FIG. 1.

(a) Design of the direct-contact device. (i) The microfluidic channel layer is composed of one central channel separated from two media channels by two arrays of trapezoidal microposts. The layer comprises one self-sealing micro-guide to facilitate the manual insertion of a micro-needle. (ii) The tank layer is composed of a central channel to be aligned to the central channel of the microfluidic channel layer. (iii) Cross section with dimensions of the direct-contact platform. (iv) Fabricated DC platform. Scale bar is 1 cm. (b) General seeding procedure of the direct-contact device: (i) a stainless-steel needle is inserted through the guide of the device; (ii) a cell-laden gel is injected through the central seeding channel containing the needle; after polymerization, (iii) the needle is removed and (iv) fibronectin solution is injected to coat the lumen. Fibronectin is then removed and, after rinsing with medium, (v) endothelial cells are seeded within the lumen.
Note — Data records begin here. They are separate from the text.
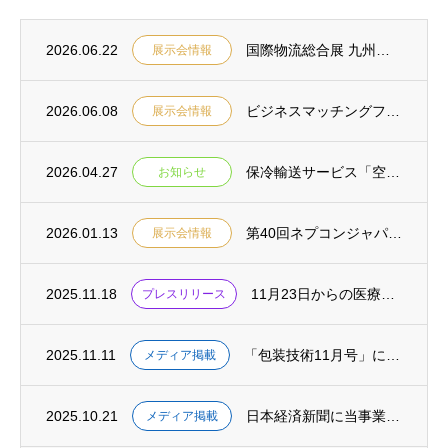
2026.06.22
国際物流総合展 九州・東アジア INNOVATION EXPO 2026に共同出展しま...
展示会情報
2026.06.08
ビジネスマッチングフェア2026に出展します
展示会情報
2026.04.27
保冷輸送サービス「空飛ぶパレット COOL」に、当社の保冷輸送BOX「ダンサーモ」が採...
お知らせ
2026.01.13
第40回ネプコンジャパンに出展します
展示会情報
2025.11.18
11月23日からの医療安全週間を迎えるにあたり、共同開発先である横浜市立市民病院へ特許...
プレスリリース
2025.11.11
「包装技術11月号」に物流についてトランコム株式会社と共同で執筆・寄稿しました
メディア掲載
2025.10.21
日本経済新聞に当事業に関する記事が掲載されました
メディア掲載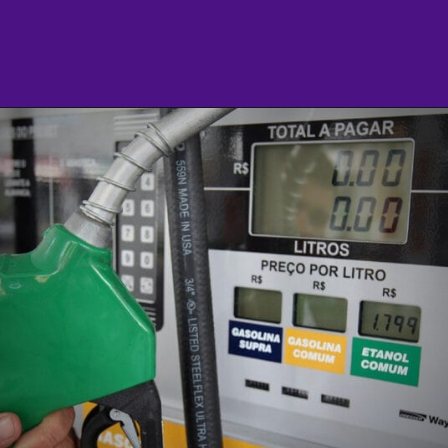
Opening
https://agenciasantarem.com.br/amp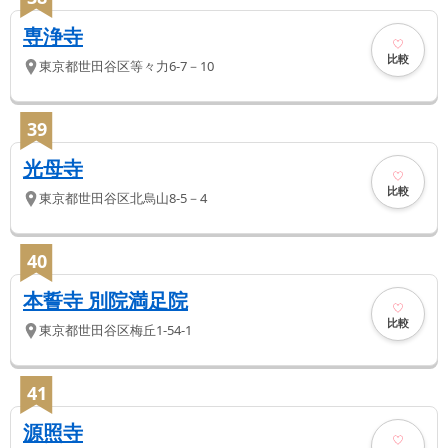
専浄寺
比較
東京都
世田谷区
等々力6-7－10
39
光母寺
比較
東京都
世田谷区
北烏山8-5－4
40
本誓寺 別院満足院
比較
東京都
世田谷区
梅丘1-54-1
41
源照寺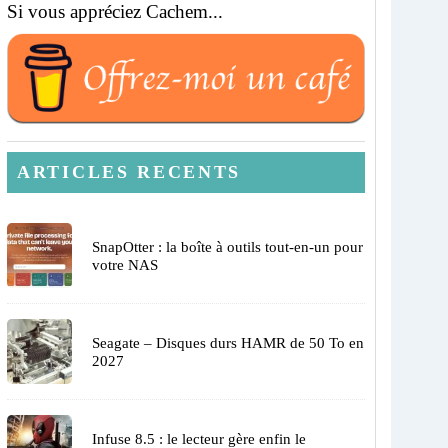
Si vous appréciez Cachem...
ARTICLES RECENTS
SnapOtter : la boîte à outils tout-en-un pour
votre NAS
Seagate – Disques durs HAMR de 50 To en
2027
Infuse 8.5 : le lecteur gère enfin le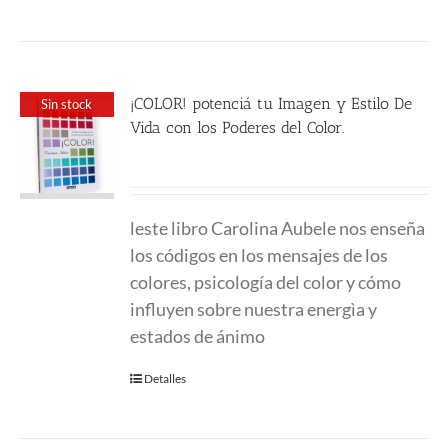
¡COLOR! potenciá tu Imagen y Estilo De
Sin stock
Vida con los Poderes del Color.
24.00
€
leste libro Carolina Aubele nos enseña
los códigos en los mensajes de los
colores, psicología del color y cómo
influyen sobre nuestra energìa y
estados de ánimo
Detalles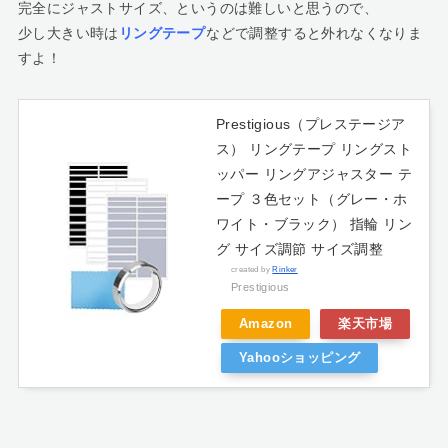
完全にジャストサイズ、というのは難しいと思うので、
少し大きい時は
リングテープ
などで調整すると外れなくなりま
すよ！
Prestigious（プレステージア
ス） リングテープ リングスト
ッパー リングアジャスター テ
ープ ３色セット（グレー・ホ
ワイト・ブラック） 指輪 リン
グ サイズ調節 サイズ調整
created by
Rinker
Prestigious
Amazon
楽天市場
Yahooショッピング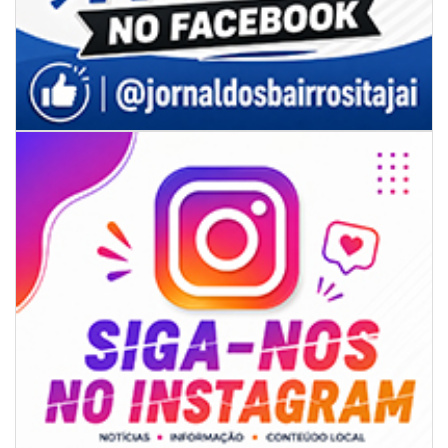
05/08/2026 | 07:00
Sorveteria do Norte de SC expande e abre primeira unidade em
Florianópolis
GERAL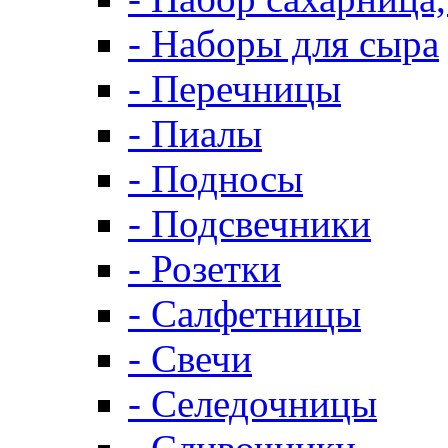
- Наборы для сыра
- Перечницы
- Пиалы
- Подносы
- Подсвечники
- Розетки
- Салфетницы
- Свечи
- Селедочницы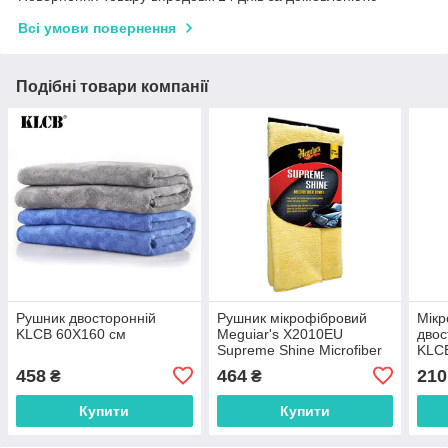
Всі умови повернення
Подібні товари компанії
Рушник двосторонній
Рушник мікрофібровий
Мікр
KLCB 60Х160 см
Meguiar's X2010EU
двос
Supreme Shine Microfiber
KLCB
Towel, 40 х 60 см
40*
458
464
210
₴
₴
Купити
Купити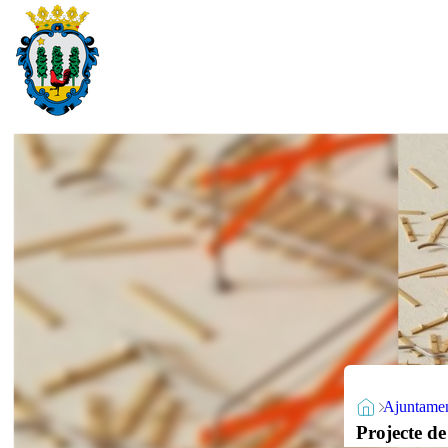
Ajuntame
Projecte de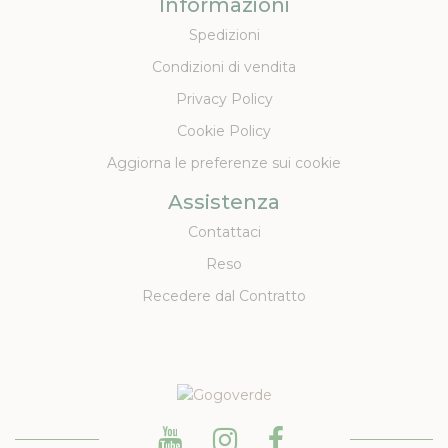
Informazioni
Spedizioni
Condizioni di vendita
Privacy Policy
Cookie Policy
Aggiorna le preferenze sui cookie
Assistenza
Contattaci
Reso
Recedere dal Contratto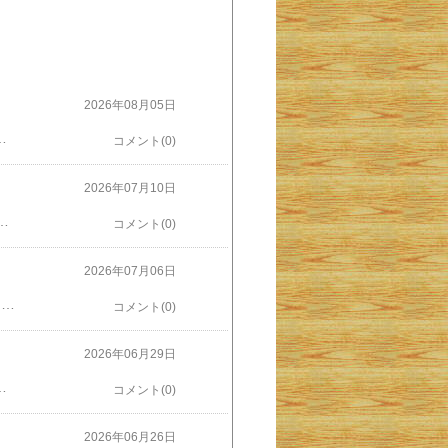
2026年08月05日
なりイカやタコは全体が青っぽくなっています。アバサー（ハリセンボン）の針は硬骨なんですね。まぁ、あれがタコやイカみたいに軟骨でできていればチクッと刺しても全然痛くなくて、武器にならないですものね。展示会のなかに質問コーナーがあって「人間の透明標本も作れるのですか」というのがありました。作者である冨田伊織さんは「透明標本は小さいものが多いので、胎児などの標本は作ろうと思えば技術的には作れるかもしれません。でも私は作りたいと思わないし、作っていいかどうかはしっかりと議論されるべきでしょう」みたいな答えをしていました。楽しく標本を見ていたのが生命倫理の話になり、身が引き締まりました。質問者は無邪気な気持ちだっのでしょうけどね。
コメント(0)
2026年07月10日
いうのも、すでに風が体感的には10～20m/sになっていて、トラックを周回しているときは追い風と向かい風が変わりばんこに襲ってくるからです。トラックは長方形につくられていて、中には芝生広場やサッカー場、テニス場、スケートボードフィールドなどがあります。そこを反時計回りに走るのですが、今日の風は長尺方向に沿って北東から南西に向かって吹いていました。（元の地図はGoogle Mapより）北東に向かう際は向かい風、南西に向かう際には追い風。20m/sの風だとかなり体が押されます。今朝の時点ではまだ大丈夫でしたが、那覇ではすでに30m/s近い強風が観測されています。私のような大のおとなでも突風が吹くと体を持っていかれそうになるぐらいですから、小学生以下の子どもはちょっと外を歩くのは危険なときがあるのではないかと思いました。午後からは降雨も予想されています。少し早めに下校させた方がいいかも？ま、でも昨日までのじりじりした太陽の光はなくなったので、その点は楽なジョギングでしたけど。
コメント(0)
2026年07月06日
高校野球の沖縄県予選を見に行きました。今年２度目。前回は１回戦、今回はベスト8を決める戦いです。だんだん甲子園が近づいてきて、前回に比べ応援する人も格段に増えています。それで困ったのが駐車場。昨日は前回行った「沖縄セルラースタジアム那覇」ではなく、「コザしんきんスタジアム」（沖縄市）に行きました。ここはコザ運動公園内にあって広島カープが春のキャンプに使用している立派な球場です。が、問題は駐車場の少なさ。家から25分ぐらいで行ける球場ですが、私は十分余裕をもって出かけたつもりでした。道路の混雑もなくたしかに25分ほどで球場の近くまでは行けました。しかし運動公園に入ってから車が動きません。試合開始時間が迫ってきますが、一向に動く気配なし。前の試合が終わり、ポツリポツリと帰る人があらわれ車に乗って出ていきますが、好カードとあって次の試合も見ようという人が多いのか、なかなか駐車場は空かず車は進みません。そうこうしているうちに試合は始まってしまいました。スマホで速報を見ながら待つこと1時間半！何とか車をとめて球場に入ったとき試合は6回表まで進んでいました。試合は白熱の０対０。実は球場に入るまでにまたワンクッションありました。先日のセルラースタジアムでは入場料として当番チームの選手がいるブースで600円を払ってチケットを買いました。そこで、財布から現金600円だけを取り出しポケットに入れて球場に行ったのですが・・・ブースが見つかりません。あちこち歩き回ってどこにもありません。入場無料と分かったのは３分後。ありゃりゃ。試合は私が入場した直後に動き6回裏、後攻の知念高校の先頭打者がクリーンヒット。次打者がバントと見せかけてバスター。その次の打者もシフトの裏をかいて連続バスターで無死満塁としました。興南高校のエースは次打者を三振に打ち取るも、その次の打者は３－２のフルカウントのあときわどく外れてフォアボール。押し出しで知念が１点を先制し、結局この１点を守り切った知念が優勝候補の一角、興南に勝利しました。これまで最高が県ベスト４の知念スタンドは試合終了の瞬間、優勝したかのような大盛り上がりでした。私自身、どちらのチームにも思い入れはありません。モノレール最寄り駅の近くにある興南高校は、駅で生徒をよく見かけるので何となく身近な存在です。一方知念高校は与那原町の高校で卒業生に知人がいるし、興南に比べれば野球部の実績も乏しいので判官びいきで応援したくなるチーム。そんなわけでどっちも頑張れと応援していました。結果は知念の勝利でしたが、よくしまったいいゲームでした。高校野球はプロとはちがった面白さがあって好きですね。
コメント(0)
2026年06月29日
INEで「届きました」「ありがとう」はみんな言ってくれるのですが、元助手のうち２人はそれだけ。とくに向こうから何かが届くということはなく私が一方的に送っているだけです。反対に、もう１人の元助手は、毎回必ず私に合う服を送ってくれます。セーターだったりＴシャツだったり。ときにはマフラーだったり。おかげで衣服に関して自分で買う必要がありません。そして元教え子だった二人。こちらは二人とも何かを送ってくれるのですが、そのやり方が少し違っています。一人は自分の家がミカン農家なのでお歳暮の時期には必ず美味しい最高級無農薬ミカンを送ってくれます。また、お中元の時期には自分で選んだ地元の名産品を送ってくれます。彼女は公務員なので地元の特産品を特に意識しているのかもしれません。もう一人は、お中元やお歳暮の時期に何かが届くということはありません。でも家が田舎で裏庭でとれた柿やタケノコをそれぞれの時期に必ず送ってくれます。人それぞれですが、彼らへの思いはみな同じ。年に二度のご挨拶をそろそろ今年も届けます。
コメント(0)
2026年06月26日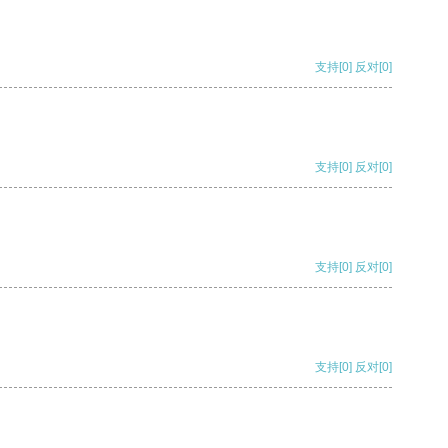
支持
[0]
反对
[0]
支持
[0]
反对
[0]
支持
[0]
反对
[0]
支持
[0]
反对
[0]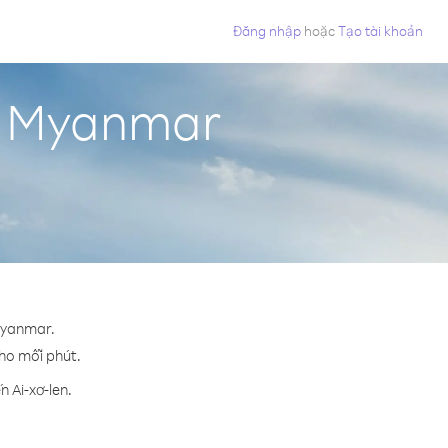
Đăng nhập
hoặc
Tạo tài khoản
từ Myanmar
 Myanmar.
cho mỗi phút.
 Ai-xơ-len.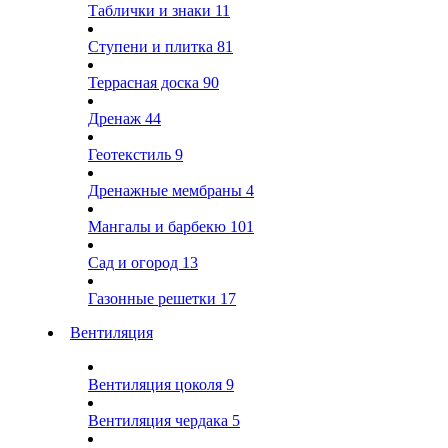
Таблички и знаки
11
Ступени и плитка
81
Террасная доска
90
Дренаж
44
Геотекстиль
9
Дренажные мембраны
4
Мангалы и барбекю
101
Сад и огород
13
Газонные решетки
17
Вентиляция
Вентиляция цоколя
9
Вентиляция чердака
5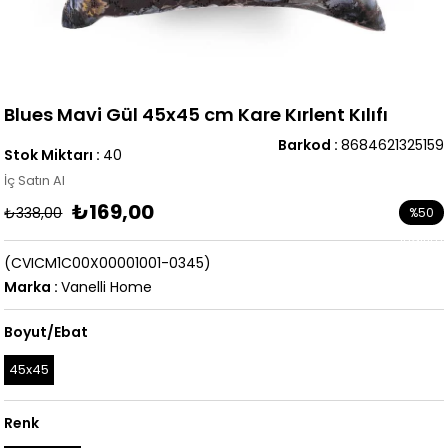
Blues Mavi Gül 45x45 cm Kare Kırlent Kılıfı
Barkod
:
8684621325159
Stok Miktarı
:
40
İç Satın Al
₺169,00
₺338,00
%
50
İndirim
(CVICM1C00X00001001-0345)
Marka
:
Vanelli Home
Boyut/Ebat
45x45
Renk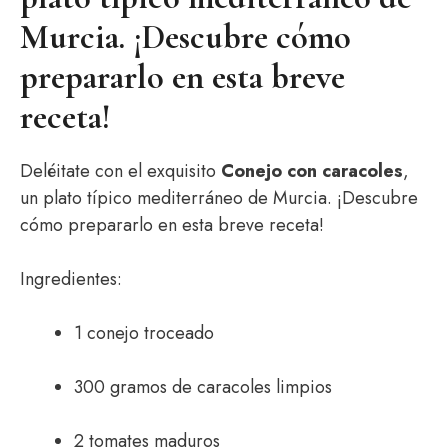
Murcia. ¡Descubre cómo
prepararlo en esta breve
receta!
Deléitate con el exquisito
Conejo con caracoles
,
un plato típico mediterráneo de Murcia. ¡Descubre
cómo prepararlo en esta breve receta!
Ingredientes:
1 conejo troceado
300 gramos de caracoles limpios
2 tomates maduros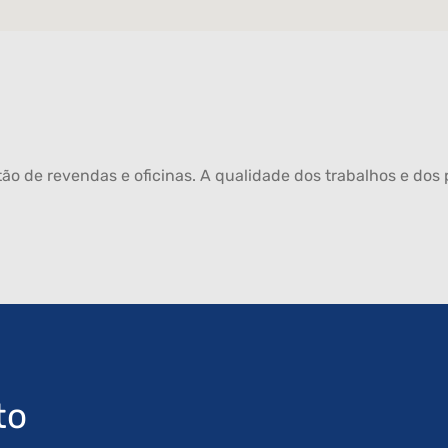
ão de revendas e oficinas. A qualidade dos trabalhos e dos p
to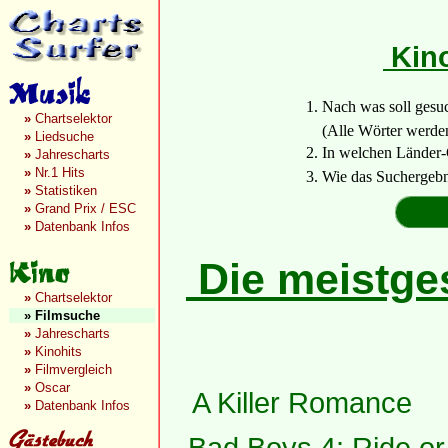
Kin
1. Nach was soll gesu
»
Chartselektor
(Alle Wörter werden a
»
Liedsuche
2. In welchen Länder-
»
Jahrescharts
»
Nr.1 Hits
3. Wie das Suchergebn
»
Statistiken
»
Grand Prix / ESC
»
Datenbank Infos
Die meistges
»
Chartselektor
»
Filmsuche
»
Jahrescharts
»
Kinohits
»
Filmvergleich
»
Oscar
A Killer Romance
»
Datenbank Infos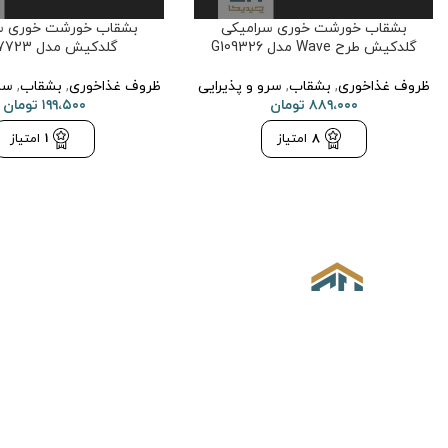
بشقاب خورشت خوری سرامیکی
بشقاب خورشت خوری س
گلدکیش طرح Wave مدل G109326
گلدکیش مدل G207723
ظروف غذاخوری
,
بشقاب
,
سرو و پذیرایی
ظروف غذاخوری
,
بشقاب
,
سر
۸۸۹،۰۰۰
تومان
۱۹۹،۵۰۰
تومان
8
امتیاز
1
امتیاز
درباره ما
حریم خصوصی
نحوه خرید
چیدیکا” با ارائه مجموعه‌ای گسترده از
حصولات لوکس، از جمله وسایل دکوری
منزل، لوازم خانه و آشپزخانه، به شما
ربه‌ای شگفت‌انگیز از زیبایی و کیفیت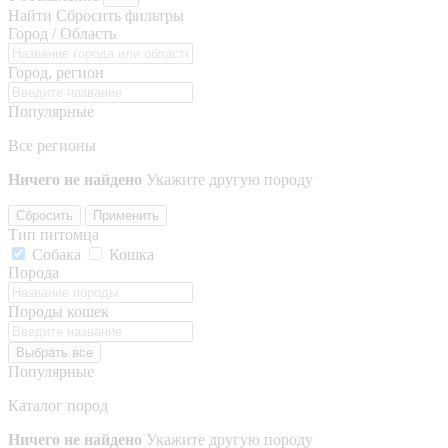
Найти
Сбросить фильтры
Город / Область
Город, регион
Популярные
Все регионы
Ничего не найдено
Укажите другую породу
Сбросить
Применить
Тип питомца
Собака
Кошка
Порода
Породы кошек
Выбрать все
Популярные
Каталог пород
Ничего не найдено
Укажите другую породу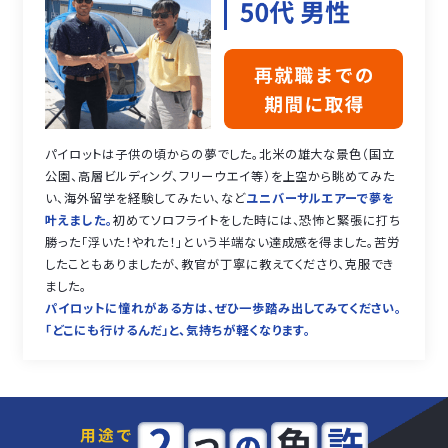
パイロットは子供の頃からの夢でした。北米の雄大な景色（国立
公園、高層ビルディング、フリーウエイ等）を上空から眺めてみた
い、海外留学を経験してみたい、など
ユニバーサルエアーで夢を
叶えました。
初めてソロフライトをした時には、恐怖と緊張に打ち
勝った「浮いた！やれた！」という半端ない達成感を得ました。苦労
したこともありましたが、教官が丁寧に教えてくださり、克服でき
ました。
パイロットに憧れがある方は、ぜひ一歩踏み出してみてください。
「どこにも行けるんだ」と、気持ちが軽くなります。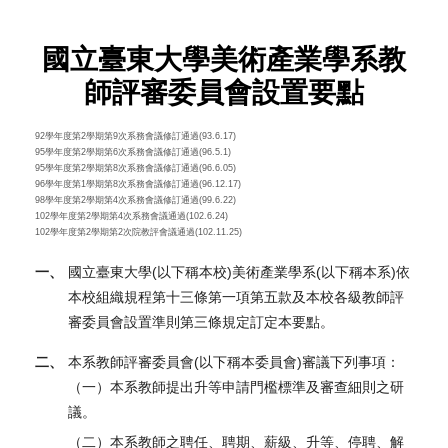
國立臺東大學美術產業學系教
師評審委員會設置要點
92學年度第2學期第9次系務會議修訂通過(93.6.17)
95學年度第2學期第6次系務會議修訂通過(96.5.1)
95學年度第2學期第8次系務會議修訂通過(96.6.05)
96學年度第1學期第8次系務會議修訂通過(96.12.17)
98學年度第2學期第4次系務會議修訂通過(99.6.22)
102學年度第2學期第4次系務會議通過(102.6.24)
102學年度第2學期第2次院教評會議通過(102.11.25)
一、
國立臺東大學(以下稱本校)美術產業學系(以下稱本系)依
本校組織規程第十三條第一項第五款及本校各級教師評
審委員會設置準則第三條規定訂定本要點。
二、
本系教師評審委員會(以下稱本委員會)審議下列事項：
（一）本系教師提出升等申請門檻標準及審查細則之研
議。
（二）本系教師之聘任、聘期、薪級、升等、停聘、解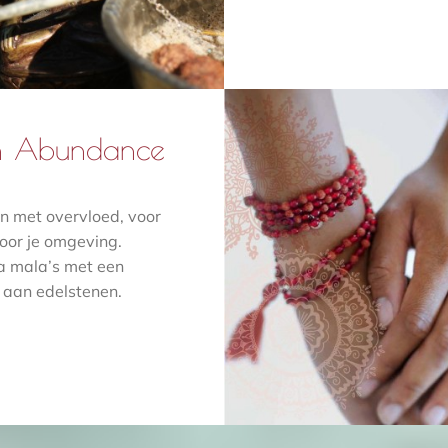
in Abundance
en met overvloed, voor
voor je omgeving.
 mala’s met een
 aan edelstenen.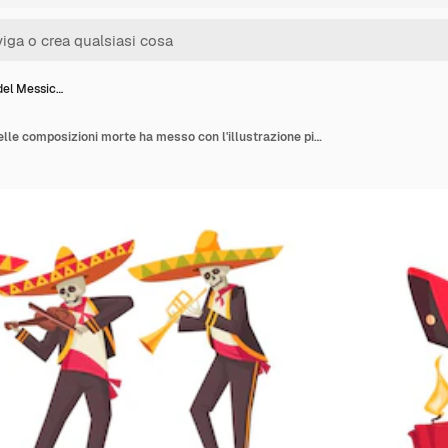
 del Messic…
Il giorno del Messico delle composizioni morte ha messo con l'illustrazione piana di vettore isolata piana di simboli di festa nazionale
Endothelial cells attach to the walls of the internal lumen to generate a cylindrical vascular channel that can then be (vi) perfused. (vii) Cross-sectional area of the direct-contact device, once all the passages to obtain the complete LoC model have been performed. (c) Characterization of the lumen through beads perfusion: (i) cylindrical channel formed with the procedure described in (b) and (ii) injection of polystyrene microbeads to verify lumen formation. Scale bars are 140 μm.